When you are looking for Khala…
Chaos, which comes especially from the geopolitical situation of the time. Like Goldeneye, which came out a year before it, Mission: Impossible plunges us into a world still marked by the collapse of the Soviet bloc, which reshuffled the cards and where American supremacy is more of a concern than a solution.
Therefore, it is not surprising that the film debuted in Ukraine and then in the Czech Republic, thanks to which Brian De Palma, hidden behind the aura of his star, gives a happy shot in the Hollywood anthill. Without abandoning the codes of the franchise inherited from the original series (including the masks), it signs a violent, political film and less mainstream than one might imagine, especially when it slides towards horror during the scene in Prague.
MISSION COMPLETE
Brilliant and complex, it offers Tom Cruise an opportunity to make the brand his own by turning small-screen hero Jim Phelps into a traitor to history. Not even two hours after his first appearance as the masked actor, his Ethan Hunt is rehabilitated and becomes the franchise leader.
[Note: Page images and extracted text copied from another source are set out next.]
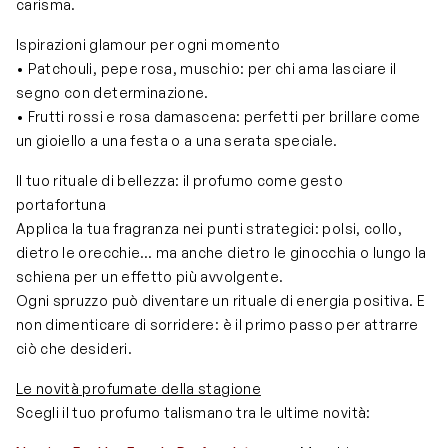
carisma.
Ispirazioni glamour per ogni momento
• Patchouli, pepe rosa, muschio: per chi ama lasciare il
segno con determinazione.
• Frutti rossi e rosa damascena: perfetti per brillare come
un gioiello a una festa o a una serata speciale.
Il tuo rituale di bellezza: il profumo come gesto
portafortuna
Applica la tua fragranza nei punti strategici: polsi, collo,
dietro le orecchie… ma anche dietro le ginocchia o lungo la
schiena per un effetto più avvolgente.
Ogni spruzzo può diventare un rituale di energia positiva. E
non dimenticare di sorridere: è il primo passo per attrarre
ciò che desideri.
Le novità profumate della stagione
Scegli il tuo profumo talismano tra le ultime novità: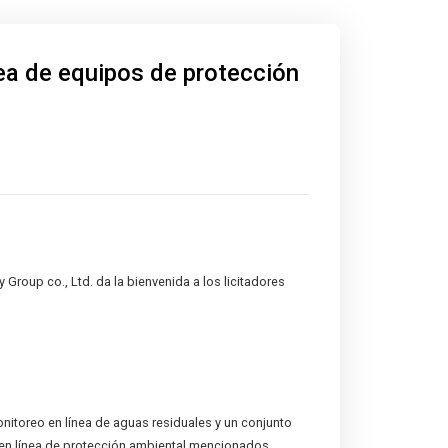
nea de equipos de protección
roup co., Ltd. da la bienvenida a los licitadores
nitoreo en línea de aguas residuales y un conjunto
 en línea de protección ambiental mencionados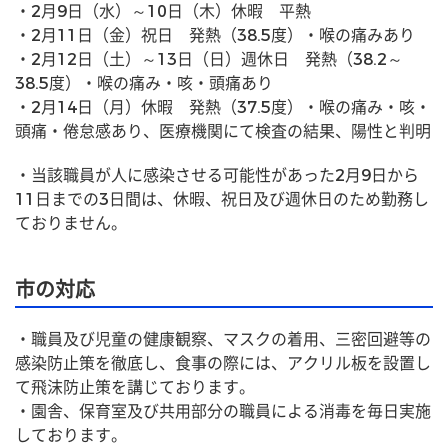
・2月9日（水）～10日（木）休暇　平熱
・2月11日（金）祝日　発熱（38.5度）・喉の痛みあり
・2月12日（土）～13日（日）週休日　発熱（38.2～
38.5度）・喉の痛み・咳・頭痛あり
・2月14日（月）休暇　発熱（37.5度）・喉の痛み・咳・
頭痛・倦怠感あり、医療機関にて検査の結果、陽性と判明
・当該職員が人に感染させる可能性があった2月9日から
11日までの3日間は、休暇、祝日及び週休日のため勤務し
ておりません。
市の対応
・職員及び児童の健康観察、マスクの着用、三密回避等の
感染防止策を徹底し、食事の際には、アクリル板を設置し
て飛沫防止策を講じております。
・園舎、保育室及び共用部分の職員による消毒を毎日実施
しております。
Which the final scene emphasizes by putting her in the same position as her boss at the beginning of the story, who the air hostess insisted on film. He is not yet a Superman who climbs rocks with his bare hands, but now it is through him that the mission orders go, the scenarios that he himself will have to ensure staging.

“Hello Mr. Hunt . . .”
Or find men to do it. Helped by the success of his first release as a producer, he can intervene in projects and put the people he wants in the right positions.
As the Mission: Impossible saga officially becomes the vehicle for the superstar that he is, he finds that he can step behind the scenes and produce projects that speak as much about him and his persona as the story.
Next episode: When Tom Cruise was riding a motorcycle
Source: Allocine

Rose James is a Gossipify movie and series reviewer known for her in-depth analysis and unique perspective on the latest releases. With a background in film studies, she provides engaging and informative reviews, and keeps readers up to date with industry trends and emerging talents.